(Exercise details): Transcribe each line below verbatim; pictures excluded.

BEGIN Provided information

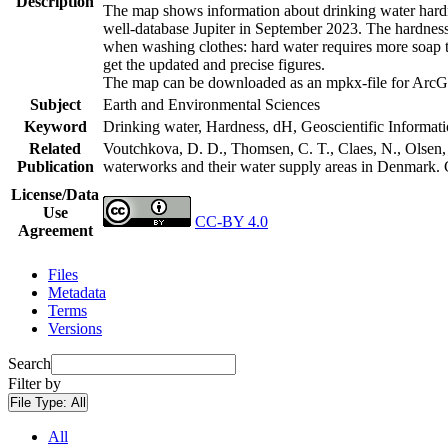
Description
The map shows information about drinking water hardne
well-database Jupiter in September 2023. The hardness
when washing clothes: hard water requires more soap t
get the updated and precise figures.
The map can be downloaded as an mpkx-file for ArcGI
Subject
Earth and Environmental Sciences
Keyword
Drinking water, Hardness, dH, Geoscientific Informat
Related
Voutchkova, D. D., Thomsen, C. T., Claes, N., Olsen, L
Publication
waterworks and their water supply areas in Denmark.
License/Data
Use
CC-BY 4.0
Agreement
Files
Metadata
Terms
Versions
Search
Filter by
File Type:
All
All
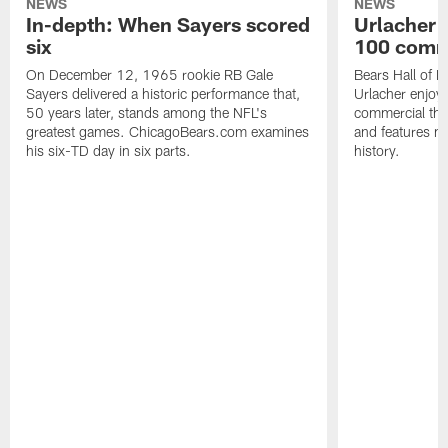
NEWS
NEWS
In-depth: When Sayers scored
Urlacher 
six
100 comm
On December 12, 1965 rookie RB Gale
Bears Hall of F
Sayers delivered a historic performance that,
Urlacher enjoy
50 years later, stands among the NFL's
commercial tha
greatest games. ChicagoBears.com examines
and features ma
his six-TD day in six parts.
history.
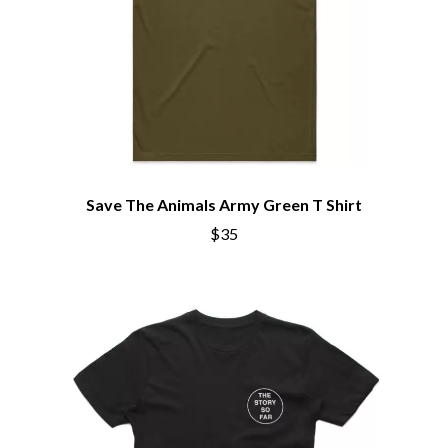
Save The Animals Army Green T Shirt
$35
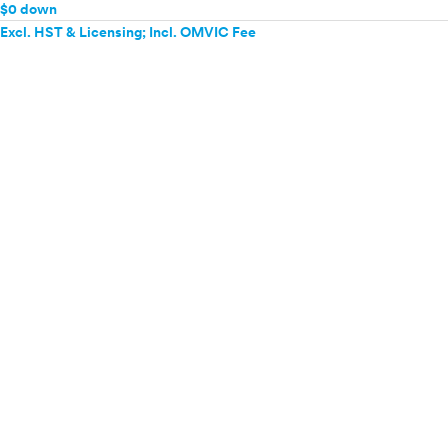
$0 down
Excl. HST & Licensing; Incl. OMVIC Fee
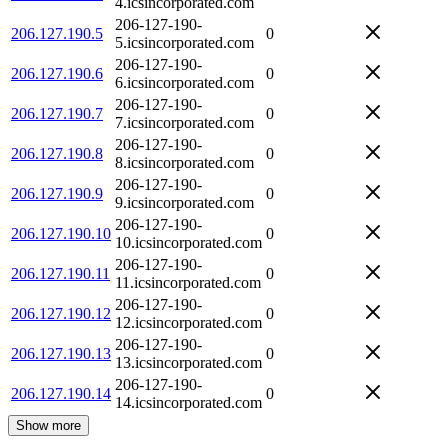
4.icsincorporated.com
206-127-190-
206.127.190.5
0
5.icsincorporated.com
206-127-190-
206.127.190.6
0
6.icsincorporated.com
206-127-190-
206.127.190.7
0
7.icsincorporated.com
206-127-190-
206.127.190.8
0
8.icsincorporated.com
206-127-190-
206.127.190.9
0
9.icsincorporated.com
206-127-190-
206.127.190.10
0
10.icsincorporated.com
206-127-190-
206.127.190.11
0
11.icsincorporated.com
206-127-190-
206.127.190.12
0
12.icsincorporated.com
206-127-190-
206.127.190.13
0
13.icsincorporated.com
206-127-190-
206.127.190.14
0
14.icsincorporated.com
Show more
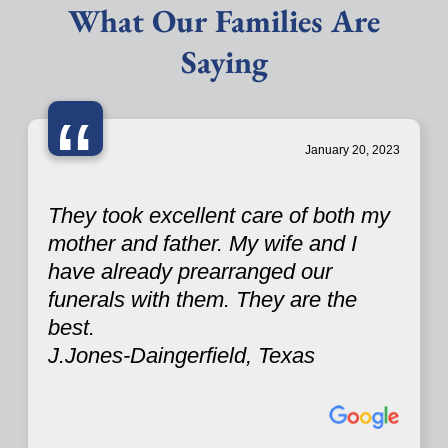
What Our Families Are
Saying
“
January 20, 2023
They took excellent care of both my
mother and father. My wife and I
have already prearranged our
funerals with them. They are the
best.
J.Jones-Daingerfield, Texas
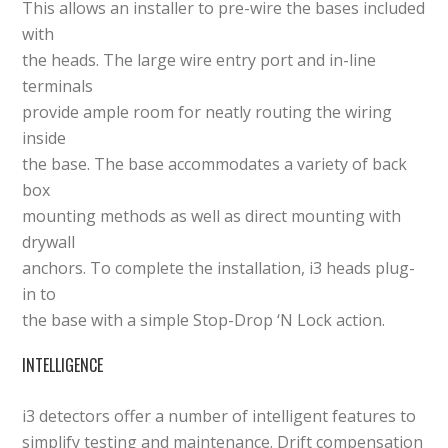
This allows an installer to pre-wire the bases included
with
the heads. The large wire entry port and in-line
terminals
provide ample room for neatly routing the wiring
inside
the base. The base accommodates a variety of back
box
mounting methods as well as direct mounting with
drywall
anchors. To complete the installation, i3 heads plug-
in to
the base with a simple Stop-Drop ‘N Lock action.
INTELLIGENCE
i3 detectors offer a number of intelligent features to
simplify testing and maintenance. Drift compensation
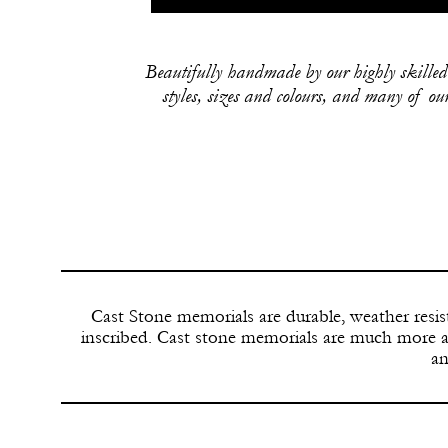
Beautifully handmade by our highly skilled 
styles, sizes and colours, and many of o
G
Cast Stone memorials are durable, weather resi
inscribed. Cast stone memorials are much more a
an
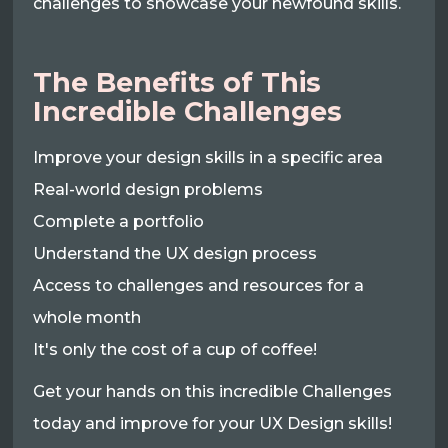
challenges to showcase your newfound skills.
The Benefits of This
Incredible Challenges
Improve your design skills in a specific area
Real-world design problems
Complete a portfolio
Understand the UX design process
Access to challenges and resources for a
whole month
It's only the cost of a cup of coffee!
Get your hands on this incredible Challenges
today and improve for your UX Design skills!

END Provided information

(Completed exercise):
Description
The map shows information about drinking water hardne
well-database Jupiter in September 2023. The hardness
when washing clothes: hard water requires more soap t
get the updated and precise figures.
The map can be downloaded as an mpkx-file for ArcGI
Subject
Earth and Environmental Sciences
Keyword
Drinking water, Hardness, dH, Geoscientific Informat
Related
Voutchkova, D. D., Thomsen, C. T., Claes, N., Olsen, L
Publication
waterworks and their water supply areas in Denmark.
License/Data
Use
CC-BY 4.0
Agreement
Files
Metadata
Terms
Versions
Search
Filter by
File Type:
All
All
NEWS
NEWS
In-depth: When Sayers scored
Urlacher 
six
100 comm
On December 12, 1965 rookie RB Gale
Bears Hall of F
Sayers delivered a historic performance that,
Urlacher enjoy
50 years later, stands among the NFL's
commercial tha
greatest games. ChicagoBears.com examines
and features ma
his six-TD day in six parts.
history.
Save The Animals Army Green T Shirt
$35
$0 down
Excl. HST & Licensing; Incl. OMVIC Fee
4.icsincorporated.com
206-127-190-
206.127.190.5
0
5.icsincorporated.com
206-127-190-
206.127.190.6
0
6.icsincorporated.com
206-127-190-
206.127.190.7
0
7.icsincorporated.com
206-127-190-
206.127.190.8
0
8.icsincorporated.com
206-127-190-
206.127.190.9
0
9.icsincorporated.com
206-127-190-
206.127.190.10
0
10.icsincorporated.com
206-127-190-
206.127.190.11
0
11.icsincorporated.com
206-127-190-
206.127.190.12
0
12.icsincorporated.com
206-127-190-
206.127.190.13
0
13.icsincorporated.com
206-127-190-
206.127.190.14
0
14.icsincorporated.com
Show more
What Our Families Are
Saying
“
January 20, 2023
They took excellent care of both my
mother and father. My wife and I
have already prearranged our
funerals with them. They are the
best.
J.Jones-Daingerfield, Texas
This allows an installer to pre-wire the bases included
with
the heads. The large wire entry port and in-line
terminals
provide ample room for neatly routing the wiring
inside
the base. The base accommodates a variety of back
box
mounting methods as well as direct mounting with
drywall
anchors. To complete the installation, i3 heads plug-
in to
the base with a simple Stop-Drop ‘N Lock action.
INTELLIGENCE
i3 detectors offer a number of intelligent features to
simplify testing and maintenance. Drift compensation
Beautifully handmade by our highly skilled 
styles, sizes and colours, and many of o
G
Cast Stone memorials are durable, weather resi
inscribed. Cast stone memorials are much more a
an
challenges to showcase your newfound skills.
The Benefits of This
Incredible Challenges
Improve your design skills in a specific area
Real-world design problems
Complete a portfolio
Understand the UX design process
Access to challenges and resources for a
whole month
It's only the cost of a cup of coffee!
Get your hands on this incredible Challenges
today and improve for your UX Design skills!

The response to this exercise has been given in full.